Preserves existing SHA-to-version annotation when SHA matches a hardcoded pin.

Warning

Firewall rules blocked me from connecting to one or more addresses (expand for details)

I tried to connect to the following addresses, but was blocked by firewall rules:

• https://api.github.com/user
  • Triggering command: /usr/bin/gh gh api user --jq .login -json GO111MODULE 0.1-go1.25.0.linGOMODCACHE GOINSECURE GOMOD GOMODCACHE go env -json GO111MODULE 0.1-go1.25.0.linux-amd64/bin/go GOINSECURE GOMOD GOMODCACHE go (http block)

If you need me to access, download, or install something from one of these locations, you can either:

• Configure Actions setup steps to set up my environment, which run before the firewall is enabled
• Add the appropriate URLs or hosts to the custom allowlist in this repository's Copilot coding agent settings (admins only)

Original prompt

No need to issue warnings for custom actions pinned to a long sha. See this error when compiling:

⚠ Unable to resolve actions/checkout@93cb6efe18208431cddfb8368fd83d5badbf9bfd dynamically, using hardcoded pin for actions/checkout@v5.0.1
⚠ Unable to resolve actions/setup-node@395ad3262231945c25e8478fd5baf05154b1d79f dynamically, using hardcoded pin for actions/setup-node@v6.1.0
✓ .github/workflows/playground-snapshots-refresh.md (54.3 KB)

---

💬 We'd love your input! Share your thoughts on Copilot coding agent in our 2 minute survey.

---

Changeset

• Type: patch
• Description: Skip dynamic resolution warnings for actions pinned to full SHAs; preserve known SHA->version annotations when available.

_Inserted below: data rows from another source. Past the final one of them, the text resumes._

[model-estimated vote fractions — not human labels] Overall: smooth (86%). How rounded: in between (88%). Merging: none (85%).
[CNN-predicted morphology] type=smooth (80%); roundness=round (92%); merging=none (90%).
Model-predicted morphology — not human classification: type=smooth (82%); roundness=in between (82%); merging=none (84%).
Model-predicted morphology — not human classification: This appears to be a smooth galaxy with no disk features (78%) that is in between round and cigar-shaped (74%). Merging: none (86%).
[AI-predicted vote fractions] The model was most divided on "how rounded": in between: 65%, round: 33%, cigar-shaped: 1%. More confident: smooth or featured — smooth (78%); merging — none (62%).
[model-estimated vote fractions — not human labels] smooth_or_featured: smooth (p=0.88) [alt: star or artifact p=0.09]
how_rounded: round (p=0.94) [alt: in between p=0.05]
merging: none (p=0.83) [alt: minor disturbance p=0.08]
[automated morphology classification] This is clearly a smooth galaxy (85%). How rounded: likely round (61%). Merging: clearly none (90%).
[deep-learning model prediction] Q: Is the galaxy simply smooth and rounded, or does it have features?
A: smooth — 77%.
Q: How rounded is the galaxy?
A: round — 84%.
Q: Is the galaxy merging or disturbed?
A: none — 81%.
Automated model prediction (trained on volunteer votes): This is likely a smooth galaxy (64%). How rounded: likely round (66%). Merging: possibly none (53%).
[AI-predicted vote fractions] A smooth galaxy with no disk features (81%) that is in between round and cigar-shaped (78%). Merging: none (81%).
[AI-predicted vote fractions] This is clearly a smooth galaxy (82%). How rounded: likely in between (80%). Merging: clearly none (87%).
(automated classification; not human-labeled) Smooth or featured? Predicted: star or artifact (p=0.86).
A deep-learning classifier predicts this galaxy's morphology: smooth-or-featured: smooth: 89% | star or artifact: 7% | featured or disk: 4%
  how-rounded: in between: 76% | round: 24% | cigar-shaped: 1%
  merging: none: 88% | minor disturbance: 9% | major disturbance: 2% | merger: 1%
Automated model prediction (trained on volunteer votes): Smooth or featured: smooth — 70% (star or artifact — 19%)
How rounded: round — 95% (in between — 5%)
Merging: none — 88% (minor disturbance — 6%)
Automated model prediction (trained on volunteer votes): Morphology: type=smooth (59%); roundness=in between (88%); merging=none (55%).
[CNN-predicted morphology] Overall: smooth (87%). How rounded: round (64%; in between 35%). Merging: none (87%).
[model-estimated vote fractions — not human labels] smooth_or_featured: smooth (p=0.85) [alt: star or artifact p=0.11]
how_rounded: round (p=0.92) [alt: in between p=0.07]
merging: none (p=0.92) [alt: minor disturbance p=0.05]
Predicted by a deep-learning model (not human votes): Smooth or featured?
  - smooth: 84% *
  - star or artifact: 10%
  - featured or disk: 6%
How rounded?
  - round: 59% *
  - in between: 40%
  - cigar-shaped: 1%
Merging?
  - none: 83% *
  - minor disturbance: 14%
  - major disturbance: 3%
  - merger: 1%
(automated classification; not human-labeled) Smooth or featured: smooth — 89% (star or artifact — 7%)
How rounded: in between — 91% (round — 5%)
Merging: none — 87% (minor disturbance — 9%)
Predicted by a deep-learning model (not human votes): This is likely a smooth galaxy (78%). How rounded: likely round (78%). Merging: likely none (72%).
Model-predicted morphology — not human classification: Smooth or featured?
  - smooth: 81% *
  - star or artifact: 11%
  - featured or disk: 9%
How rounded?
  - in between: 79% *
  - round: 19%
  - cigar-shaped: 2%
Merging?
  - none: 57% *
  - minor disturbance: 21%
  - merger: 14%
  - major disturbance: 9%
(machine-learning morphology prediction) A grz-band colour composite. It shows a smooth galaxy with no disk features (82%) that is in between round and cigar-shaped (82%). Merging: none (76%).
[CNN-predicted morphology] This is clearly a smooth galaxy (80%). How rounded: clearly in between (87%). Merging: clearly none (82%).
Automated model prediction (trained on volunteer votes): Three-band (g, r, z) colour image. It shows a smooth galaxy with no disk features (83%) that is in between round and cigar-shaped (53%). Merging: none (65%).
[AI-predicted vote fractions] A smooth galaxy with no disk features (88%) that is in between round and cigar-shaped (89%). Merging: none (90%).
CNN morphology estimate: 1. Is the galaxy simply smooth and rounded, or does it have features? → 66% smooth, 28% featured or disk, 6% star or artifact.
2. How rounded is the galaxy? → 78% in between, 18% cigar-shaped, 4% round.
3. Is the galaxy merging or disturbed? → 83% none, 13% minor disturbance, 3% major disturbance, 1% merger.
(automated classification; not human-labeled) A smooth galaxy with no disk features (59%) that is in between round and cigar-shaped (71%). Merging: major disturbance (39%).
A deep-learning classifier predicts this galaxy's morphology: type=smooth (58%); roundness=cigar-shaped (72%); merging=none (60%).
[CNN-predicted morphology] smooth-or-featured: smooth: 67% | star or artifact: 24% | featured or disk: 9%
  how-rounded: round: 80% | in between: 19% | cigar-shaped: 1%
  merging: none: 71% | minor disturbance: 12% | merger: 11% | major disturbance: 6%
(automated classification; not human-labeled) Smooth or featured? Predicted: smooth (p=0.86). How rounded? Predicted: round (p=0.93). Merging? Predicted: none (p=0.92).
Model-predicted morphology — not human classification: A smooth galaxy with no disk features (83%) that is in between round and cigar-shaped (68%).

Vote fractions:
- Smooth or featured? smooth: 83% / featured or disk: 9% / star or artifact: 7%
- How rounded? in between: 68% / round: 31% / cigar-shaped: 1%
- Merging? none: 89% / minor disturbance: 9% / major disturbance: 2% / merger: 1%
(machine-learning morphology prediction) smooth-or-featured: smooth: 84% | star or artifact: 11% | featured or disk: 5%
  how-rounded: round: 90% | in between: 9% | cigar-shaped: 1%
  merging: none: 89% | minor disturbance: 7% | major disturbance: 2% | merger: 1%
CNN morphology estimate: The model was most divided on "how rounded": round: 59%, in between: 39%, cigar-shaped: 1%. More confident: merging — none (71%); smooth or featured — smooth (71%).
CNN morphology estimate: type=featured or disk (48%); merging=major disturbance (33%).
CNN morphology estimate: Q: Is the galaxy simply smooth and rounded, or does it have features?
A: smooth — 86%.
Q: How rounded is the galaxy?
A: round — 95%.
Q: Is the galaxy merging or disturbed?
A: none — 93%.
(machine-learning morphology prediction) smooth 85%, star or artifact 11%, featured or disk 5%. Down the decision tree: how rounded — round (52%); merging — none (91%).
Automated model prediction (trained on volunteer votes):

Ahoy! This treasure was crafted by 🏴‍☠️ Changeset Generator

[pelikhan]

@copilot same error here:

⚠ Unable to pin action githubnext/gh-aw/actions/setup@623e612ff6a684e9a8634449508bdda21e2c178c: resolution failed
⚠ Unable to pin action githubnext/gh-aw/actions/setup@623e612ff6a684e9a8634449508bdda21e2c178c: resolution failed
⚠ Unable to pin action githubnext/gh-aw/actions/setup@623e612ff6a684e9a8634449508bdda21e2c178c: resolution failed
⚠ Unable to pin action githubnext/gh-aw/actions/setup@623e612ff6a684e9a8634449508bdda21e2c178c: resolution failed
⚠ Unable to pin action githubnext/gh-aw/actions/setup@623e612ff6a684e9a8634449508bdda21e2c178c: resolution failed
⚠ Unable to pin action githubnext/gh-aw/actions/setup@623e612ff6a684e9a8634449508bdda21e2c178c: resolution failed
✓ .github/workflows/daily-fact.md (49.0 KB)

[github-actions]

🎉 Yo ho ho! Smoke Copilot Safe Inputs found the treasure and completed successfully! ⚓💰

[github-actions]

✨ The prophecy is fulfilled... Smoke Codex has completed its mystical journey. The stars align. 🌟

[github-actions]

🎉 Yo ho ho! Changeset Generator found the treasure and completed successfully! ⚓💰

[github-actions]

📰 VERDICT: Smoke Copilot has concluded. All systems operational. This is a developing story. 🎤

[github-actions]

🎬 THE END — Smoke Claude MISSION: ACCOMPLISHED! The hero saves the day! ✨

[github-actions]

✅ Firewall validation complete... Smoke Codex Firewall confirmed network sandboxing is operational. 🛡️

[github-actions]

🤖 DIAGNOSTIC COMPLETE: Smoke Copilot No Firewall STATUS: ALL_UNITS_OPERATIONAL. MISSION_SUCCESS.

[github-actions]

📰 VERDICT: Smoke Copilot Playwright has concluded. All systems operational. This is a developing story. 🎤

[Copilot]

@copilot same error here:

⚠ Unable to pin action githubnext/gh-aw/actions/setup@623e612ff6a684e9a8634449508bdda21e2c178c: resolution failed

...

The fix is already in place in commit f085d95. I tested compiling .github/workflows/daily-fact.md with the current code and confirmed no warnings are issued for the custom action SHA githubnext/gh-aw/actions/setup@623e612ff6a684e9a8634449508bdda21e2c178c.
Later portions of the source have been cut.